Extrait du texte
>>>>

Décideurs. Vous avez pris vos fonctions en 2016, alors que Virbac avait entamé son processus de désendettement. Quelles ont été vos premières missions ?

Habib Ramdani. J’ai effectivement pris mes fonctions à une période charnière de la vie du groupe. La dette venait d’être multipliée par trois, à la suite de la plus importante acquisition réalisée par Virbac quelques mois plus tôt. Dans le même temps, nous avons rencontré des difficultés industrielles sur un site de production majeur ayant entraîné une division par deux du résultat opérationnel. La combinaison des deux événements a évidemment fragilisé nos financements. Ma mission prioritaire a dès lors été de continuer ce qui avait été initié par mon prédécesseur, à savoir la sécurisation de nos financements. Nous avons œuvré pour restaurer la liquidité de la holding à travers trois axes : la mobilisation des équipes finance et opérationnelles au service de la création de trésorerie, la mise en œuvre et le suivi d’indicateurs de performance trésorerie et l’installation des solutions de financement comme le factoring. Simultanément, nous avons maintenu un dialogue constant auprès de nos prêteurs qui, pour la plupart, nous ont été fidèles et ont accepté d’alléger à plusieurs reprises les contraintes de covenant. En parallèle de ces actions à court-terme, j’ai travaillé avec l’ensemble des équipes sur la feuille de route à plus long terme de la fonction finance. Cela nous a permis de définir une vision de ce que nous souhaitions construire dans les années à venir en orientant les actions et objectifs annuels en cohérence avec cette perspective.

Quel est le périmètre de la DAF du groupe ?

Le périmètre de la DAF est, somme toute, assez classique. Il regroupe toutes les fonctions financières comme la consolidation, la comptabilité, la trésorerie et le financement, le contrôle de gestion et les relations investisseurs. Je supervise également, en tant que membre du directoire, les fonctions juridique et systèmes d’information du groupe.

Quels sont les prochains chantiers que vous comptez mener ?

Après trois ans, nous avons réussi à retrouver une situation financière assainie marquée notamment par un retour aux conditions d’avant crise de nos covenants financiers. Cette amélioration a d’ailleurs été saluée en 2019 par la remise du prix de la meilleure « recovery » par les Echos-Investir. Nous pouvons désormais nous tourner à nouveau vers l’avenir et tâcher d’accélérer les chantiers identifiés dans le cadre de la construction de notre feuille de route. Une de nos priorités sera la modernisation de nos systèmes d’information financiers avec un axe ERP et un axe business intelligence. Le deuxième chantier, qui va nous occuper dans les années à venir, est l’amélioration de la profitabilité. Nous ciblons autour de 15 % d’Ebit ajusté à l’horizon 2022, soit une amélioration de 50 % en quatre ans. Nous devons pour cela continuer à soutenir l’ensemble de l’organisation dans l’identification, la sélection et le pilotage des projets qui vont nous permettre de réaliser cette ambition.

<<<<

Tâche à réaliser 1
Recopiez fidèlement le passage de l'entretien qui va de « Quel est le » jusqu'à « comptez mener ? » inclus.
Tâche à réaliser 2
D'après l'entretien, quel taux d'Ebit ajusté le groupe vise-t-il à l'horizon 2022 ?
Les données qui suivent n'ont aucun lien avec l'entretien.

Données fournies
>>>>

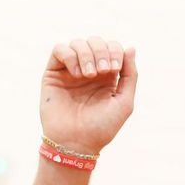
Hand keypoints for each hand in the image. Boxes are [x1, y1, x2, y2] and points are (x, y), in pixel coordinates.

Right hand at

<<<<

Réponse rédigée 1
Quel est le périmètre de la DAF du groupe ?

Le périmètre de la DAF est, somme toute, assez classique. Il regroupe toutes les fonctions financières comme la consolidation, la comptabilité, la trésorerie et le financement, le contrôle de gestion et les relations investisseurs. Je supervise également, en tant que membre du directoire, les fonctions juridique et systèmes d’information du groupe.

Quels sont les prochains chantiers que vous comptez mener ?

Réponse rédigée 2
Le groupe vise environ 15 % d'Ebit ajusté à l'horizon 2022.